Data in this exercise:
((

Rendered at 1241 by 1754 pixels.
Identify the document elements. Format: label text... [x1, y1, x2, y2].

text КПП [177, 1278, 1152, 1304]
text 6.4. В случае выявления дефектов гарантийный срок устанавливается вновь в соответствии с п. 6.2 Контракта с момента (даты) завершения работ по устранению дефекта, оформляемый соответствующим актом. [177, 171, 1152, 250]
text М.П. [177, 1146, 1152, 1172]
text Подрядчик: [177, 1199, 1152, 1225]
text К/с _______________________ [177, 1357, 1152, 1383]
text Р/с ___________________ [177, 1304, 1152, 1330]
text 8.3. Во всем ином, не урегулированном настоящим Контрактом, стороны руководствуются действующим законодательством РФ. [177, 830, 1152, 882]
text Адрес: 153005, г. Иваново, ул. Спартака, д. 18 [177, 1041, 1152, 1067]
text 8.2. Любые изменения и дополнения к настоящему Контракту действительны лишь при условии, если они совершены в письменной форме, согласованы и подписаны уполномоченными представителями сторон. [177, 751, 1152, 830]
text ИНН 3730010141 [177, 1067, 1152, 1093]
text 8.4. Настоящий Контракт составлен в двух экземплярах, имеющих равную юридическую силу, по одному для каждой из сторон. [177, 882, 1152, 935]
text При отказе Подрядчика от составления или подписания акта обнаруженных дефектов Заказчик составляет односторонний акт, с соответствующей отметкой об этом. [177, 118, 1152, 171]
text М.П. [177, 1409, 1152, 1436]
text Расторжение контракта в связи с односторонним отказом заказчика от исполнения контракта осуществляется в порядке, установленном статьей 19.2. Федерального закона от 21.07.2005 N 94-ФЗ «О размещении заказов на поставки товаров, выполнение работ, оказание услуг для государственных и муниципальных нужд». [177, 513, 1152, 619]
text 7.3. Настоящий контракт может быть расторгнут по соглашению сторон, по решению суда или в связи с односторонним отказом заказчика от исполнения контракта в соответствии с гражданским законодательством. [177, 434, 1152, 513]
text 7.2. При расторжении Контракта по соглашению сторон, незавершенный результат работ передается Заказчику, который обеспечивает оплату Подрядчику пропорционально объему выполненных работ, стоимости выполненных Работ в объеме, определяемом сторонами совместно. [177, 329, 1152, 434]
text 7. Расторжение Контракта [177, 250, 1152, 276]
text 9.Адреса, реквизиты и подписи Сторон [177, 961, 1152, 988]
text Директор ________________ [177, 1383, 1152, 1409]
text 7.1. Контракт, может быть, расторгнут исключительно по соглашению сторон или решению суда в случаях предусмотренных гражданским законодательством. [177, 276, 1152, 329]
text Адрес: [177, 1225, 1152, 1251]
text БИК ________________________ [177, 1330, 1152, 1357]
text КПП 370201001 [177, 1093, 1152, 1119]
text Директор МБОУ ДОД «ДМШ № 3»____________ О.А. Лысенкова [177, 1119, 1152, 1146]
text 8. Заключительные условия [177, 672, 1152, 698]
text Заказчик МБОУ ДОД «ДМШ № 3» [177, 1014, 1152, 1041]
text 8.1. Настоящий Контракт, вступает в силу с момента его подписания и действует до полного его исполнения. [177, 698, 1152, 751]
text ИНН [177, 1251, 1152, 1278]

))

Aim of the task: Output the whole listing exactly as given.

Solution for this exercise:
Rendered at 1241 by 1754 pixels.
Identify the document elements. Format: label text... [x1, y1, x2, y2].

text КПП [177, 1278, 1152, 1304]
text 6.4. В случае выявления дефектов гарантийный срок устанавливается вновь в соответствии с п. 6.2 Контракта с момента (даты) завершения работ по устранению дефекта, оформляемый соответствующим актом. [177, 171, 1152, 250]
text М.П. [177, 1146, 1152, 1172]
text Подрядчик: [177, 1199, 1152, 1225]
text К/с _______________________ [177, 1357, 1152, 1383]
text Р/с ___________________ [177, 1304, 1152, 1330]
text 8.3. Во всем ином, не урегулированном настоящим Контрактом, стороны руководствуются действующим законодательством РФ. [177, 830, 1152, 882]
text Адрес: 153005, г. Иваново, ул. Спартака, д. 18 [177, 1041, 1152, 1067]
text 8.2. Любые изменения и дополнения к настоящему Контракту действительны лишь при условии, если они совершены в письменной форме, согласованы и подписаны уполномоченными представителями сторон. [177, 751, 1152, 830]
text ИНН 3730010141 [177, 1067, 1152, 1093]
text 8.4. Настоящий Контракт составлен в двух экземплярах, имеющих равную юридическую силу, по одному для каждой из сторон. [177, 882, 1152, 935]
text При отказе Подрядчика от составления или подписания акта обнаруженных дефектов Заказчик составляет односторонний акт, с соответствующей отметкой об этом. [177, 118, 1152, 171]
text М.П. [177, 1409, 1152, 1436]
text Расторжение контракта в связи с односторонним отказом заказчика от исполнения контракта осуществляется в порядке, установленном статьей 19.2. Федерального закона от 21.07.2005 N 94-ФЗ «О размещении заказов на поставки товаров, выполнение работ, оказание услуг для государственных и муниципальных нужд». [177, 513, 1152, 619]
text 7.3. Настоящий контракт может быть расторгнут по соглашению сторон, по решению суда или в связи с односторонним отказом заказчика от исполнения контракта в соответствии с гражданским законодательством. [177, 434, 1152, 513]
text 7.2. При расторжении Контракта по соглашению сторон, незавершенный результат работ передается Заказчику, который обеспечивает оплату Подрядчику пропорционально объему выполненных работ, стоимости выполненных Работ в объеме, определяемом сторонами совместно. [177, 329, 1152, 434]
text 7. Расторжение Контракта [177, 250, 1152, 276]
text 9.Адреса, реквизиты и подписи Сторон [177, 961, 1152, 988]
text Директор ________________ [177, 1383, 1152, 1409]
text 7.1. Контракт, может быть, расторгнут исключительно по соглашению сторон или решению суда в случаях предусмотренных гражданским законодательством. [177, 276, 1152, 329]
text Адрес: [177, 1225, 1152, 1251]
text БИК ________________________ [177, 1330, 1152, 1357]
text КПП 370201001 [177, 1093, 1152, 1119]
text Директор МБОУ ДОД «ДМШ № 3»____________ О.А. Лысенкова [177, 1119, 1152, 1146]
text 8. Заключительные условия [177, 672, 1152, 698]
text Заказчик МБОУ ДОД «ДМШ № 3» [177, 1014, 1152, 1041]
text 8.1. Настоящий Контракт, вступает в силу с момента его подписания и действует до полного его исполнения. [177, 698, 1152, 751]
text ИНН [177, 1251, 1152, 1278]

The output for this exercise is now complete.